Islã ganha adeptos no Brasil como religião que une povos perseguidos
Islamismo cresce na periferia como instrumento para largar coisas ruins
Glossário explica termos mais comuns no islamismo
Em um cenário nada típico, começa o dia dos muçulmanos que vivem no Brasil durante o Ramadã, mês sagrado do calendário islâmico. Durante 30 dias, a rotina dos fiéis é alterada. Do nascer ao pôr do sol, não podem comer nem beber nada. A exceção ao jejum é para pessoas doentes, mulheres grávidas, lactantes ou em período menstrual. As crianças começam a praticá-lo aos poucos, a partir dos sete anos e começam completamente aos 14 anos.
Laisa Beatris/Opera Mundi
A mesquita xiita do Brás em São Paulo, instantes antes da primeira oração
Esta segunda-feira (6/9), é o 27º dia do Ramadã, uma data especial porque foi na noite entre os dias 26 e 27 do mês sagrado do islamismo que o profeta Maomé teria recebido a primeira revelação do Alcorão.
Vizinhos
Se não fossem pelas reclamações dos não-muçulmanos que moram perto da mesquita, os fiéis da mesquita do Brás seriam chamados para fazer oração pelo adhan – som emitido pelos alto-falantes no minarete, como acontece em algumas mesquitas do Brasil e é comum em outros países. Em São Bernardo do Campo, os vizinhos fizeram uma reclamação e a prática foi proibida.

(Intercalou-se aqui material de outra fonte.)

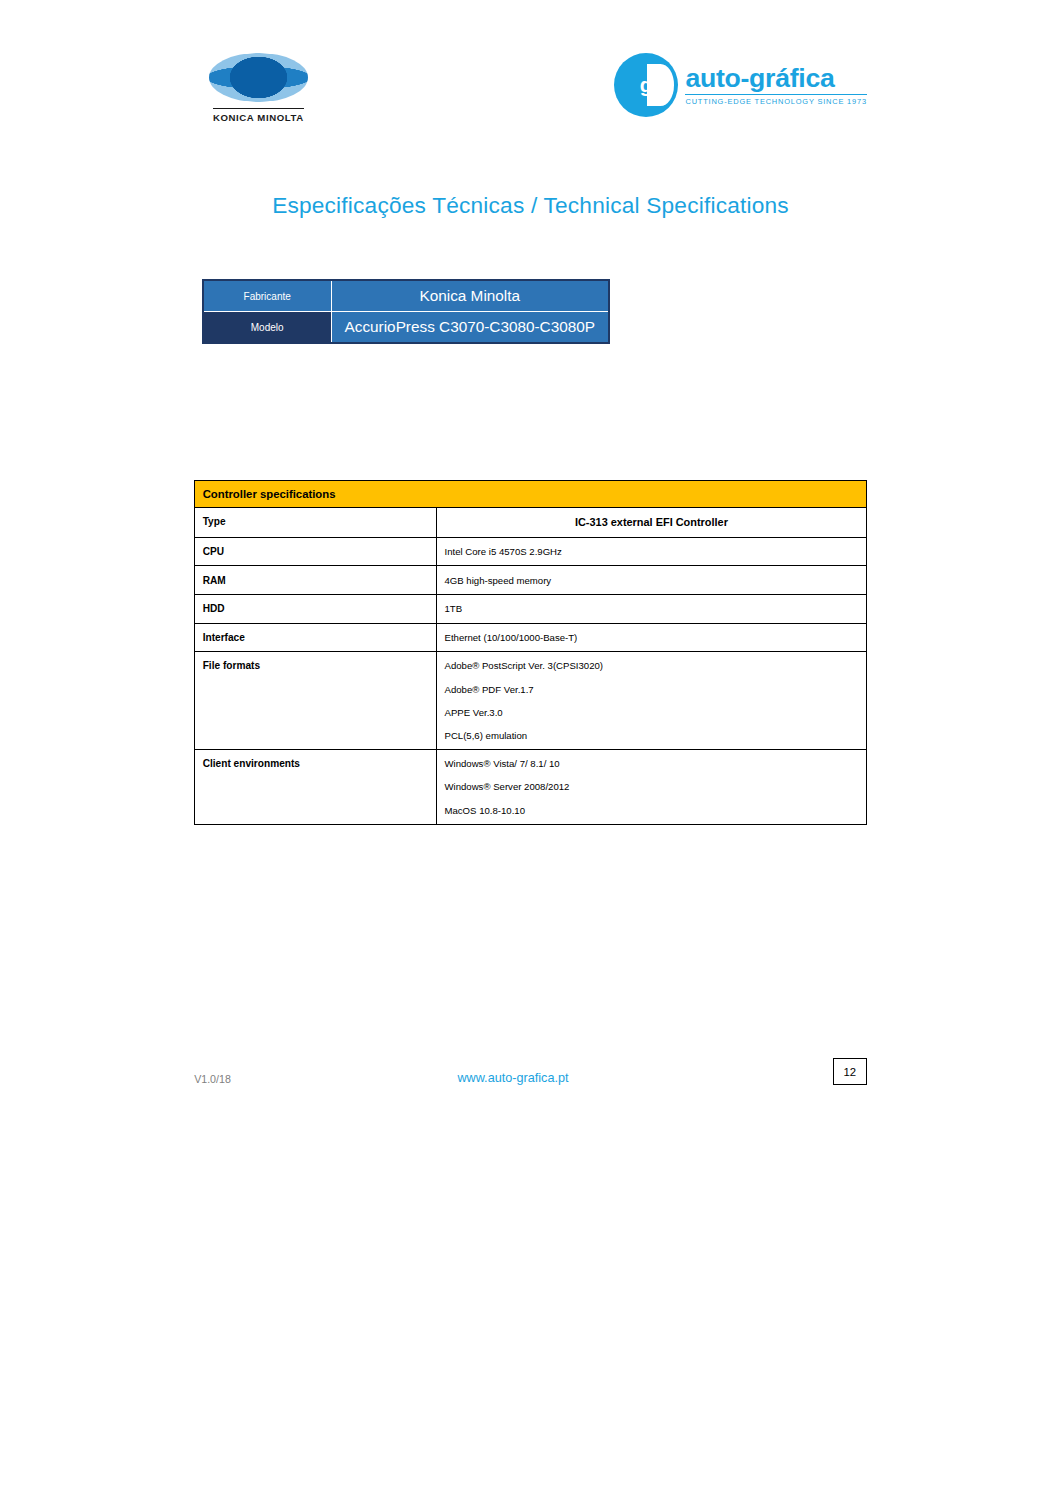KONICA MINOLTA
g
auto-gráfica
Cutting-edge technology since 1973
Especificações Técnicas / Technical Specifications
| Fabricante | Konica Minolta |
| Modelo | AccurioPress C3070-C3080-C3080P |
| Controller specifications |
| --- |
| Type | IC-313 external EFI Controller |
| CPU | Intel Core i5 4570S 2.9GHz |
| RAM | 4GB high-speed memory |
| HDD | 1TB |
| Interface | Ethernet (10/100/1000-Base-T) |
| File formats | Adobe® PostScript Ver. 3(CPSI3020) Adobe® PDF Ver.1.7 APPE Ver.3.0 PCL(5,6) emulation |
| Client environments | Windows® Vista/ 7/ 8.1/ 10 Windows® Server 2008/2012 MacOS 10.8-10.10 |
V1.0/18
www.auto-grafica.pt
12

“Chamava antes, aí o povo começou a reclamar. A gente reza às cinco da manhã, mas não tocava às cinco da manhã. Tocava meio-dia, tocava às 15h e às 20h. Ai o povo [os vizinhos] começou a fazer abaixo assinado, começou a reclamar”, contou Tamara Jarouche. Segundo Fátima, os vizinhos se sentiam incomodados porque o chamado é feito em árabe e eles diziam não poder entender o que estava sendo dito.
Laisa Beatris/Opera Mundi
Tamara mostra o relógio que a família usa para saber o horário das orações
Este é apenas um dos contratempos que os brasileiros que são fiéis do Islã enfrentam para fazer a resignação do Ramadã. No Brasil, alguns muçulmanos encontram dificuldades para interromper o trabalho e rezar, contou o jovem xeque Mohamad al-Bukai, da mesquita sunita do Brás. O problema é mais comum entre aqueles que não são autônomos e que não trabalham para outros muçulmanos.
No Egito, onde 90% da população é muçulmana, o governo implementou o horário de inverno para adiantar em uma hora o pôr do sol durante o Ramadã. Nos Emirados Árabes Unidos, um decreto religioso autorizou os operários expostos ao calor a quebrar o jejum para não terem problemas de saúde. Na Arábia Saudita, a jornada de trabalho foi trocada.
Convivência
Para Youssef Jarouche, um dos maiores problemas de fazer o Ramadã no Brasil é que a maioria da população não está de jejum.
“Sinto uma boa dificuldade no Brasil. Porque, como não tem muitos muçulmanos, você vê todo mundo na rua diferente de você, todo mundo comendo, fazendo outras coisas que você não pode fazer”, disse Youssef.
Sua irmã Tamara conta que, atualmente, estuda em um colégio islâmico e, portanto, as dificuldades diminuíram. Mas nem sempre foi assim: quando estudava em outro colégio, ela ficava com outros colegas muçulmanos, sentada na escada durante o intervalo para não ver os outros comendo.
Já Aisha – como prefere ser chamada Jeane Pires Manzolini, que se converteu ao Islã há um ano e meio – afirma que não sente dificuldades para conviver com não-islâmicos, mas que o mais difícil é suportar a sede nos dias quentes e secos. “Sinto falta da água; da água eu sinto bastante”, disse. Atualmente, ela recorre à Justiça para incluir em seu registro o nome islâmico que escolheu, em homenagem à terceira esposa do profeta Maomé.
Purificação
O jejum – um dos cinco pilares do Islã, praticado por cerca de 1 bilhão de fiéis pelo mundo e mais de 1,5 milhão no Brasil – não é visto pelos muçulmanos como punição, mas como uma “purificação espiritual que enfraquece o corpo e fortalece a alma”.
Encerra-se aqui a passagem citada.